Sollte so ein verurteilter Abgeordneter allerdings am Sessel kleben, dann ist eben der Waehler am Wort. Der soll das entscheiden, ob er von so einem Menschen vertreten werden will, oder nicht!
"Sonst koennte man missliebige Abgeordnete und Funktionstraeger ueber die Justiz ganz leicht aushebeln" - nein, das stimmt nicht. es ginge ja um rechtskräftig verurteilte abgeordnete. und soweit kann man unserem justizsystem wohl gerade noch trauen, das es sich nicht zur entfernung "missliebiger abgeordneter" instrumentalisieren lässt...
ist dass der scheuch allen österreichern das vertrauen in (für eine demokratie) wichtige insitutionen nimmt:
alle nicht scheuch-fans verlieren den glauben an die volksvertreter, weil die scheinen alle korrupt zu sein.
die scheuch-fans verlieren den glauben an die justiz, weil die den armen unschuldigen uwe mit einem politischen skandal urteil aus dem weg räumen (soähnlich hat das der uwe ja mal bezeichnet).
und genau da zeigt isch dass es dem uwe ausschlisslich um eigeninteressen geht. wenn er herz und verstand haette würd er zurücktreten um den staat (den er als patriot ja so liebt) nicht zu beschaedigen.
LH Stv. Scheuch hat in vielen Funktionen für die Republik Österreich und das Land Kärnten viel geleistet, ich erinnere nur an seine Fortschritte für unsere Lehrlinge (Heimkostenzuschuss für Lehrlinge, Fahrtkostenzuschuss für Lehrlinge ....), seine Tätigkeit im Bereich der Arbeitnehmerförderung, sowie sein Einsatz für unsere Freiwilligen Feuerwehren.
Dass dieser Einsatz für die Heimat beim politischen Gegner Neid und Mißgunst auslöst ist nur allzu verständlich.

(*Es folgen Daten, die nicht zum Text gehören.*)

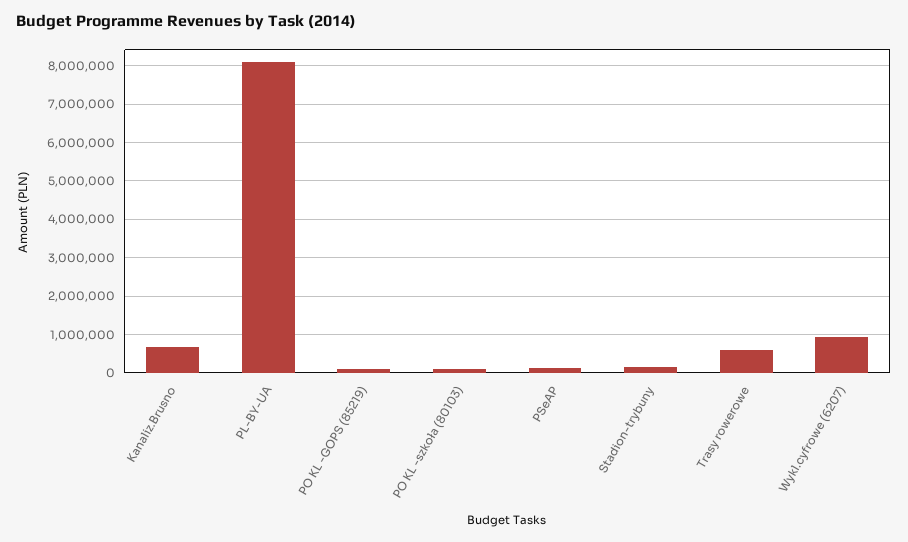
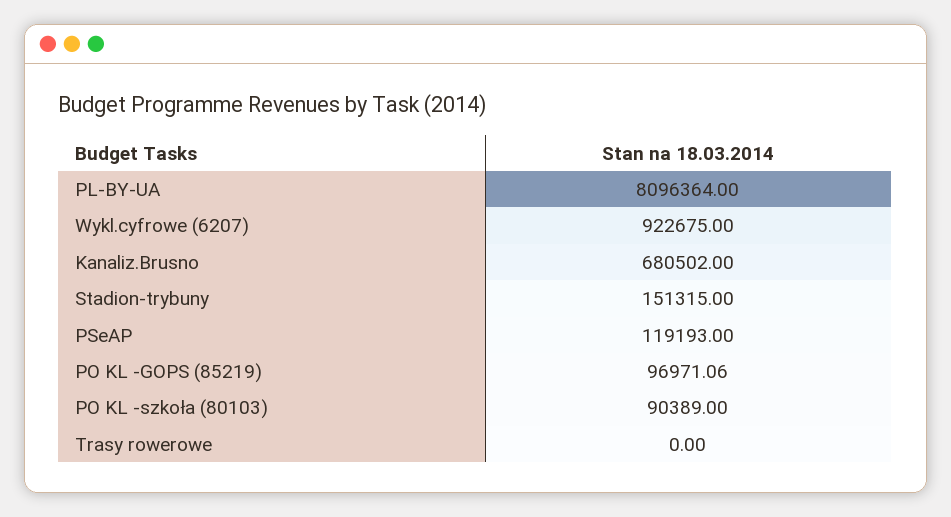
Trasy rowerowe: 600000 -> 0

Sein Einsatz für Investitionen russischer Geschäftspartner wurde so schnell zum Kriminalfall hochstilisiert und umfunktioniert, da man inhaltlich seitens SPÖVP wenig der erfolgreichen Politik des FPK in Kärnten uns seiner Vorbildwirkung für ganz Österreich entgegenzusetzen hatte.